§ Exercise
Pictures stay out of the output. Return exactly the lines below from the one with "August 2025" down to the one with "Surgical Treatment", both included, and nothing more.

§ Data to process
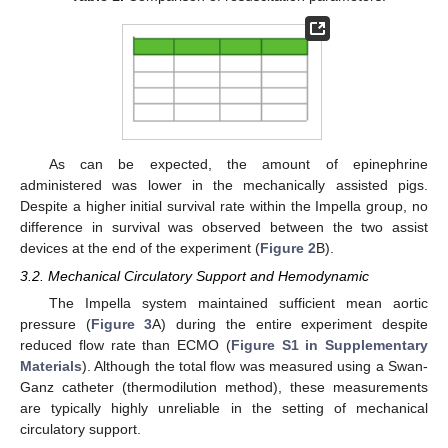
As can be expected, the amount of epinephrine
administered was lower in the mechanically assisted pigs.
Despite a higher initial survival rate within the Impella group, no
difference in survival was observed between the two assist
devices at the end of the experiment (
Figure 2
B).
3.2. Mechanical Circulatory Support and Hemodynamic
The Impella system maintained sufficient mean aortic
pressure (
Figure 3
A) during the entire experiment despite
reduced flow rate than ECMO (
Figure S1 in Supplementary
Materials
). Although the total flow was measured using a Swan-
Ganz catheter (thermodilution method), these measurements
are typically highly unreliable in the setting of mechanical
circulatory support.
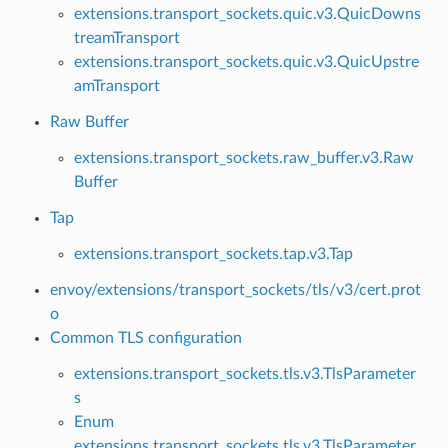
extensions.transport_sockets.quic.v3.QuicDowns
treamTransport
extensions.transport_sockets.quic.v3.QuicUpstre
amTransport
Raw Buffer
extensions.transport_sockets.raw_buffer.v3.Raw
Buffer
Tap
extensions.transport_sockets.tap.v3.Tap
envoy/extensions/transport_sockets/tls/v3/cert.prot
o
Common TLS configuration
extensions.transport_sockets.tls.v3.TlsParameter
s
Enum
extensions.transport_sockets.tls.v3.TlsParameter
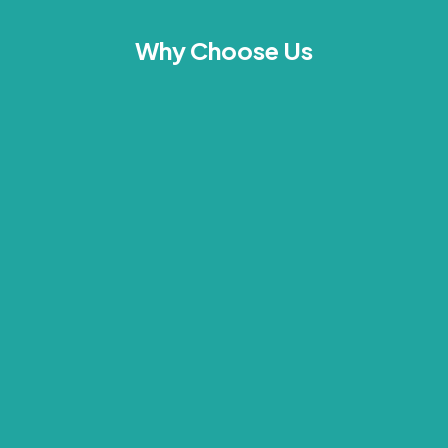
Why Choose Us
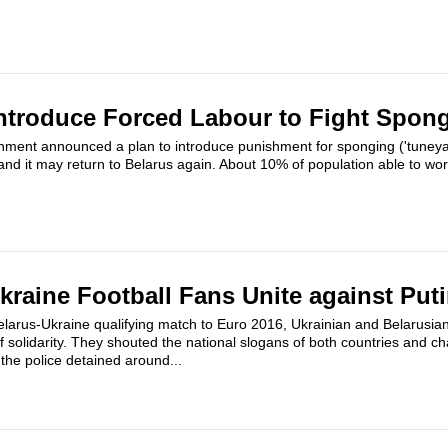
ntroduce Forced Labour to Fight Spon
ment announced a plan to introduce punishment for sponging ('tuneyad
 and it may return to Belarus again. About 10% of population able to wo
kraine Football Fans Unite against Put
elarus-Ukraine qualifying match to Euro 2016, Ukrainian and Belarusi
 solidarity. They shouted the national slogans of both countries and 
 the police detained around...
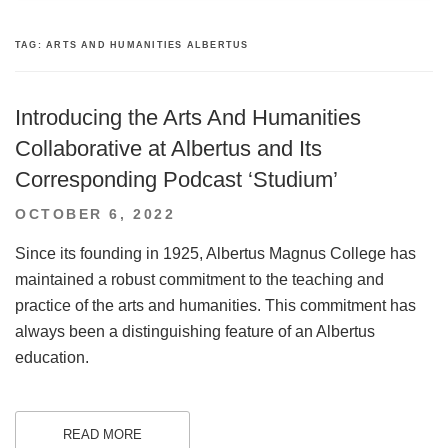
TAG:
ARTS AND HUMANITIES ALBERTUS
Introducing the Arts And Humanities
Collaborative at Albertus and Its
Corresponding Podcast ‘Studium’
POSTED
OCTOBER 6, 2022
ON
Since its founding in 1925, Albertus Magnus College has
maintained a robust commitment to the teaching and
practice of the arts and humanities. This commitment has
always been a distinguishing feature of an Albertus
education.
READ MORE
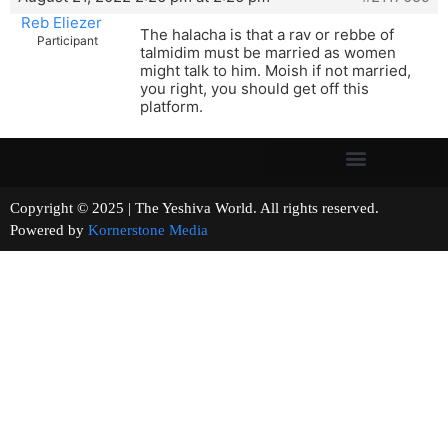
Reb Eliezer
The halacha is that a rav or rebbe of
Participant
talmidim must be married as women
might talk to him. Moish if not married,
you right, you should get off this
platform.
Copyright © 2025 | The Yeshiva World. All rights reserved.
Powered by
Kornerstone Media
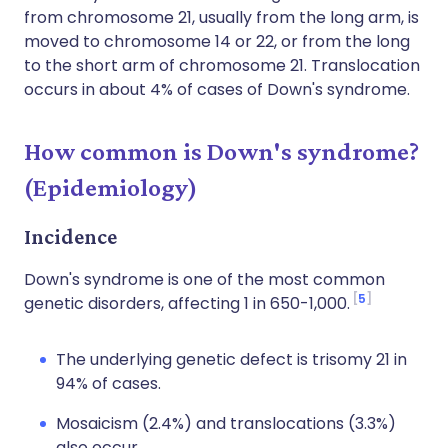
from chromosome 21, usually from the long arm, is
moved to chromosome 14 or 22, or from the long
to the short arm of chromosome 21. Translocation
occurs in about 4% of cases of Down's syndrome.
How common is Down's syndrome?
(Epidemiology)
Incidence
Down's syndrome is one of the most common
5
genetic disorders, affecting 1 in 650-1,000.
The underlying genetic defect is trisomy 21 in
94% of cases.
Mosaicism (2.4%) and translocations (3.3%)
also occur.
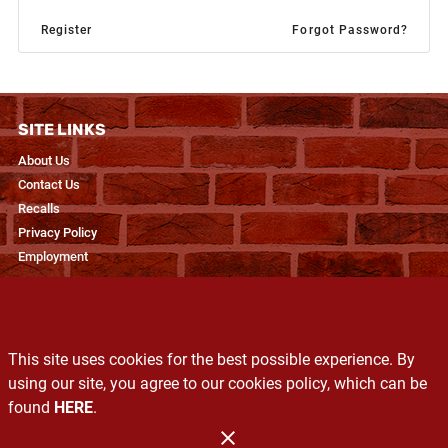
Register
Forgot Password?
SITE LINKS
About Us
Contact Us
Recalls
Privacy Policy
Employment
RESOURCES
Recipes & Blogs
This site uses cookies for the best possible experience. By
Produce Glossary
using our site, you agree to our cookies policy, which can be
Exclusive Brands
found
HERE
.
Services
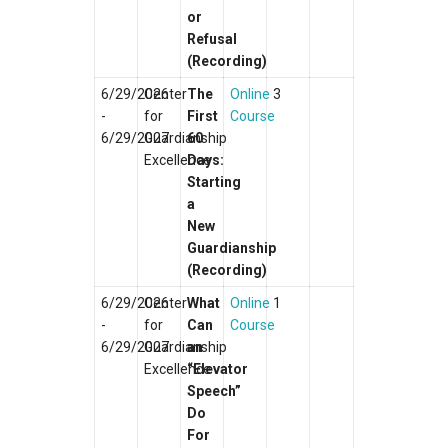
or
Refusal
(Recording)
6/29/2026
Center
The
Online
3
-
for
First
Course
6/29/2027
Guardianship
60
Excellence
Days:
Starting
a
New
Guardianship
(Recording)
6/29/2026
Center
What
Online
1
-
for
Can
Course
6/29/2027
Guardianship
an
Excellence
“Elevator
Speech”
Do
For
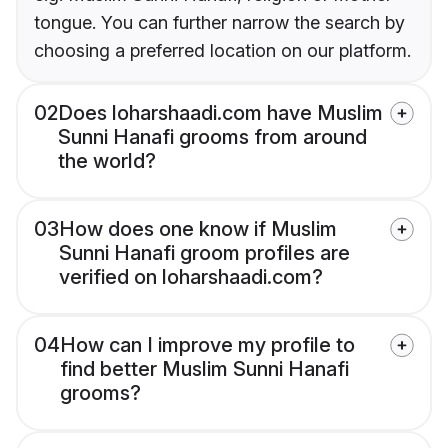
tongue. You can further narrow the search by
choosing a preferred location on our platform.
02
Does loharshaadi.com have Muslim
Sunni Hanafi grooms from around
the world?
03
How does one know if Muslim
Sunni Hanafi groom profiles are
verified on loharshaadi.com?
04
How can I improve my profile to
find better Muslim Sunni Hanafi
grooms?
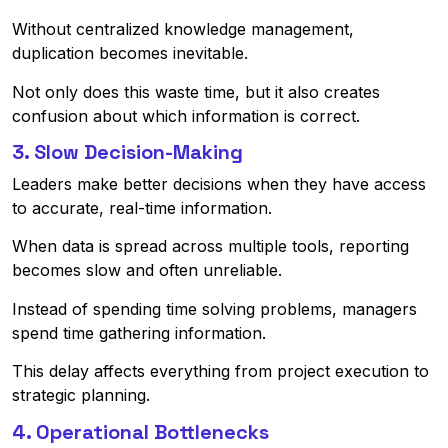
Without centralized knowledge management,
duplication becomes inevitable.
Not only does this waste time, but it also creates
confusion about which information is correct.
3. Slow Decision-Making
Leaders make better decisions when they have access
to accurate, real-time information.
When data is spread across multiple tools, reporting
becomes slow and often unreliable.
Instead of spending time solving problems, managers
spend time gathering information.
This delay affects everything from project execution to
strategic planning.
4. Operational Bottlenecks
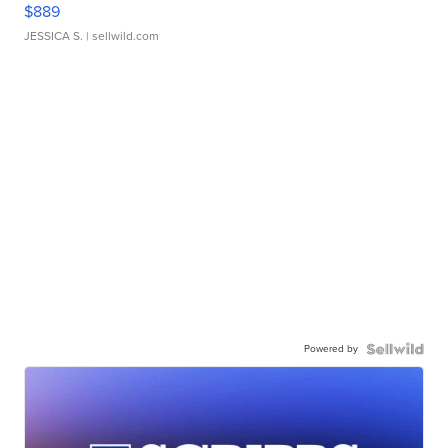
$889
JESSICA S.
| sellwild.com
Powered by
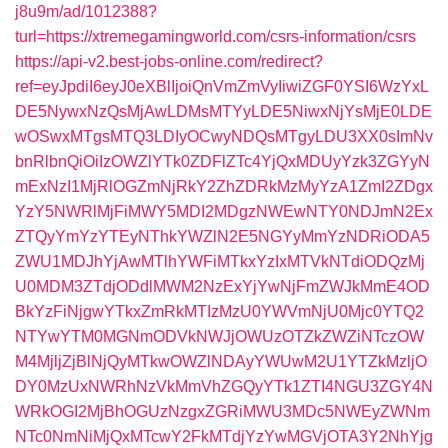
j8u9m/ad/1012388?
turl=https://xtremegamingworld.com/csrs-information/csrs
https://api-v2.best-jobs-online.com/redirect?
ref=eyJpdiI6eyJ0eXBlIjoiQnVmZmVyIiwiZGF0YSI6WzYxL
DE5NywxNzQsMjAwLDMsMTYyLDE5NiwxNjYsMjE0LDE
wOSwxMTgsMTQ3LDIyOCwyNDQsMTgyLDU3XX0sImNv
bnRlbnQiOiIzOWZlYTk0ZDFlZTc4YjQxMDUyYzk3ZGYyN
mExNzI1MjRlOGZmNjRkY2ZhZDRkMzMyYzA1ZmI2ZDgx
YzY5NWRlMjFiMWY5MDI2MDgzNWEwNTY0NDJmN2Ex
ZTQyYmYzYTEyNThkYWZlN2E5NGYyMmYzNDRiODA5
ZWU1MDJhYjAwMTlhYWFiMTkxYzIxMTVkNTdiODQzMj
U0MDM3ZTdjODdlMWM2NzExYjYwNjFmZWJkMmE4OD
BkYzFiNjgwYTkxZmRkMTIzMzU0YWVmNjU0Mjc0YTQ2
NTYwYTM0MGNmODVkNWJjOWUzOTZkZWZiNTczOW
M4MjljZjBlNjQyMTkwOWZlNDAyYWUwM2U1YTZkMzljO
DY0MzUxNWRhNzVkMmVhZGQyYTk1ZTI4NGU3ZGY4N
WRkOGI2MjBhOGUzNzgxZGRiMWU3MDc5NWEyZWNm
NTc0NmNiMjQxMTcwY2FkMTdjYzYwMGVjOTA3Y2NhYjg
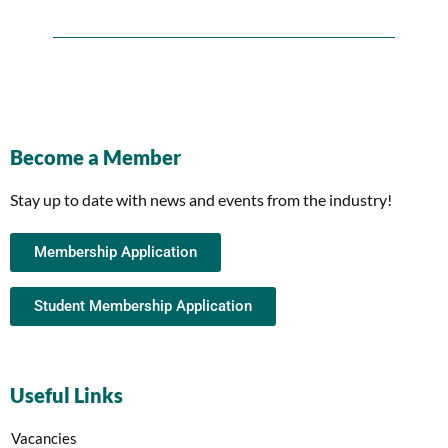
Become a Member
Stay up to date with news and events from the industry!
Membership Application
Student Membership Application
Useful Links
Vacancies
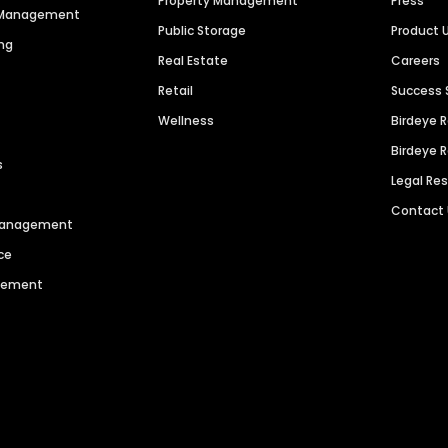
Property Management
Press
n Management
Public Storage
Product 
ng
Real Estate
Careers
Retail
Success 
Wellness
Birdeye 
Birdeye 
s
Legal Re
Contact
 Management
ce
agement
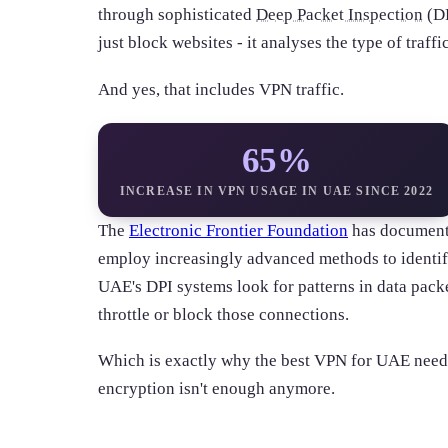
through sophisticated
Deep Packet Inspection
(DP
just block websites - it analyses the type of traf
And yes, that includes VPN traffic.
65%
INCREASE IN VPN USAGE IN UAE SINCE 2022
The
Electronic Frontier Foundation
has document
employ increasingly advanced methods to identi
UAE's DPI systems look for patterns in data pack
throttle or block those connections.
Which is exactly why the best VPN for UAE need
encryption isn't enough anymore.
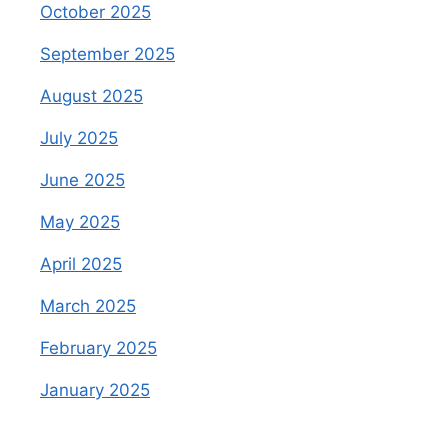
October 2025
September 2025
August 2025
July 2025
June 2025
May 2025
April 2025
March 2025
February 2025
January 2025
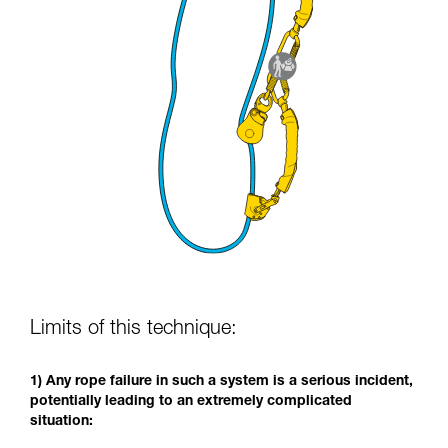
Limits of this technique:
1) Any rope failure in such a system is a serious incident,
potentially leading to an extremely complicated
situation:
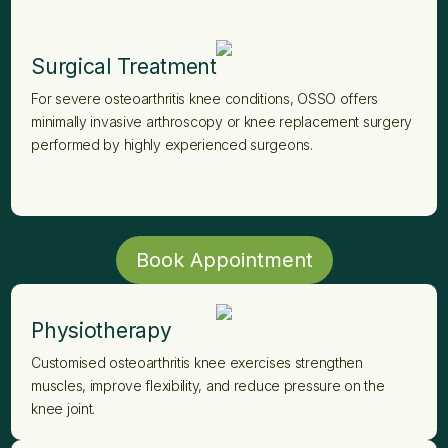
Surgical Treatment
For severe osteoarthritis knee conditions, OSSO offers
minimally invasive arthroscopy or knee replacement surgery
performed by highly experienced surgeons.
Book Appointment
Physiotherapy
Customised osteoarthritis knee exercises strengthen
muscles, improve flexibility, and reduce pressure on the
knee joint.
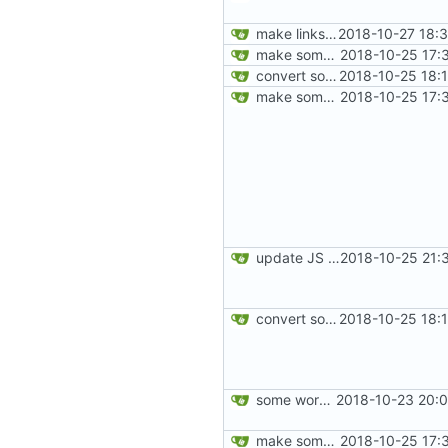
make links responsive
2018-10-27 18:
make some changes to _includes/card.html
2018-10-25 17:
convert some more cards
2018-10-25 18:
make some changes to _includes/card.html
2018-10-25 17:
update JS libs
2018-10-25 21:
convert some more cards
2018-10-25 18:
some work on the cards
2018-10-23 20:0
make some changes to _includes/card.html
2018-10-25 17:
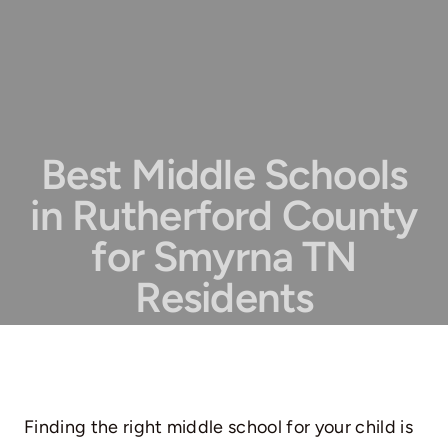
Best Middle Schools
in Rutherford County
for Smyrna TN
Residents
Finding the right middle school for your child is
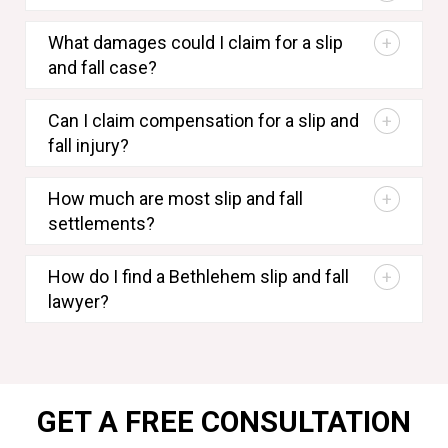
What damages could I claim for a slip
and fall case?
Can I claim compensation for a slip and
fall injury?
How much are most slip and fall
settlements?
How do I find a Bethlehem slip and fall
lawyer?
GET A FREE CONSULTATION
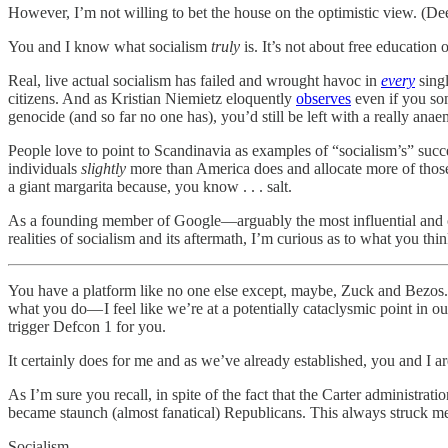
However, I’m not willing to bet the house on the optimistic view. (D
You and I know what socialism
truly
is. It’s not about free education
Real, live actual socialism has failed and wrought havoc in
every
singl
citizens. And as Kristian Niemietz eloquently
observes
even if you som
genocide (and so far no one has), you’d still be left with a really an
People love to point to Scandinavia as examples of “socialism’s” succes
individuals
slightly
more than America does and allocate more of those 
a giant margarita because, you know . . . salt.
As a founding member of Google—arguably the most influential and 
realities of socialism and its aftermath, I’m curious as to what you think
You have a platform like no one else except, maybe, Zuck and Bezos. An
what you do— I feel like we’re at a potentially cataclysmic point in our
trigger Defcon 1 for you.
It certainly does for me and as we’ve already established, you and I a
As I’m sure you recall, in spite of the fact that the Carter administrat
became staunch (almost fanatical) Republicans. This always struck m
Socialism.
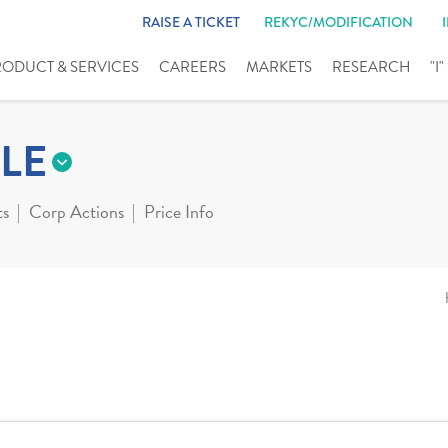
RAISE A TICKET
REKYC/MODIFICATION
RODUCT & SERVICES
CAREERS
MARKETS
RESEARCH
"I
LE
ts
Corp Actions
Price Info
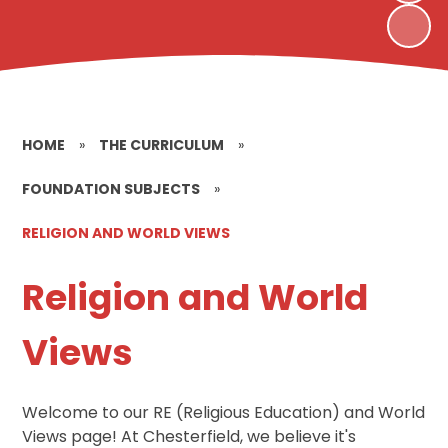
HOME
»
THE CURRICULUM
»
FOUNDATION SUBJECTS
»
RELIGION AND WORLD VIEWS
Religion and World
Views
Welcome to our RE (Religious Education) and World
Views page! At Chesterfield, we believe it's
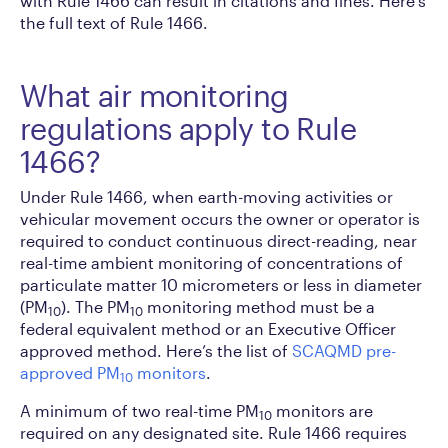
with Rule 1466 can result in citations and fines. Here’s
the full text of Rule 1466.
What air monitoring
regulations apply to Rule
1466?
Under Rule 1466, when earth-moving activities or
vehicular movement occurs the owner or operator is
required to conduct continuous direct-reading, near
real-time ambient monitoring of concentrations of
particulate matter 10 micrometers or less in diameter
(PM
). The PM
monitoring method must be a
10
10
federal equivalent method or an Executive Officer
approved method. Here’s the list of
SCAQMD pre-
approved PM
monitors
.
10
A minimum of two real-time PM
monitors are
10
required on any designated site. Rule 1466 requires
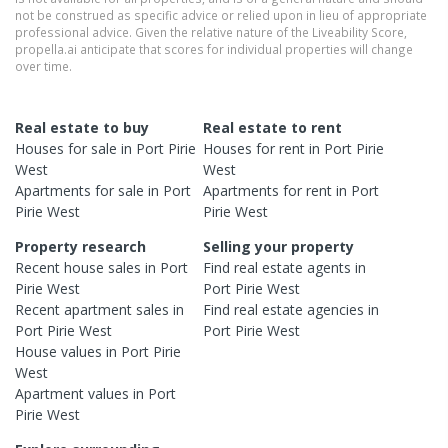
not be construed as specific advice or relied upon in lieu of appropriate
professional advice. Given the relative nature of the Liveability Score,
propella.ai anticipate that scores for individual properties will change
over time.
Real estate to buy
Real estate to rent
Houses
for sale in
Port Pirie
Houses
for rent in
Port Pirie
West
West
Apartments
for sale in
Port
Apartments
for rent in
Port
Pirie West
Pirie West
Property research
Selling your property
Recent
house
sales in
Port
Find real estate
agents
in
Pirie West
Port Pirie West
Recent
apartment
sales in
Find real estate
agencies
in
Port Pirie West
Port Pirie West
House
values in
Port Pirie
West
Apartment
values in
Port
Pirie West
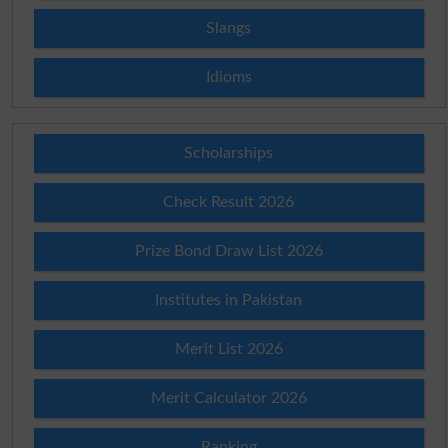
Slangs
Idioms
Scholarships
Check Result 2026
Prize Bond Draw List 2026
Institutes in Pakistan
Merit List 2026
Merit Calculator 2026
Ranking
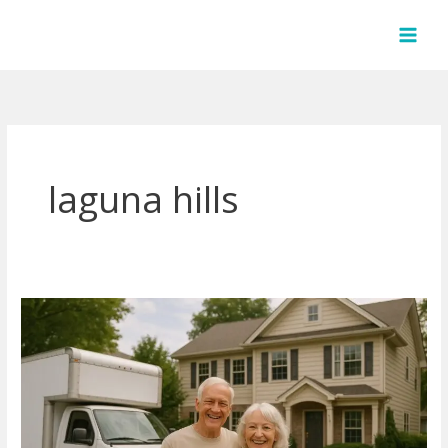
Skip
to
content
laguna hills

§ Expected output
August 2025
July 2025
June 2025
May 2025
April 2025
March 2025
February 2025
January 2025
Limits of this technique:
1) Any rope failure in such a system is a serious incident,
potentially leading to an extremely complicated
situation:
Surgical Treatment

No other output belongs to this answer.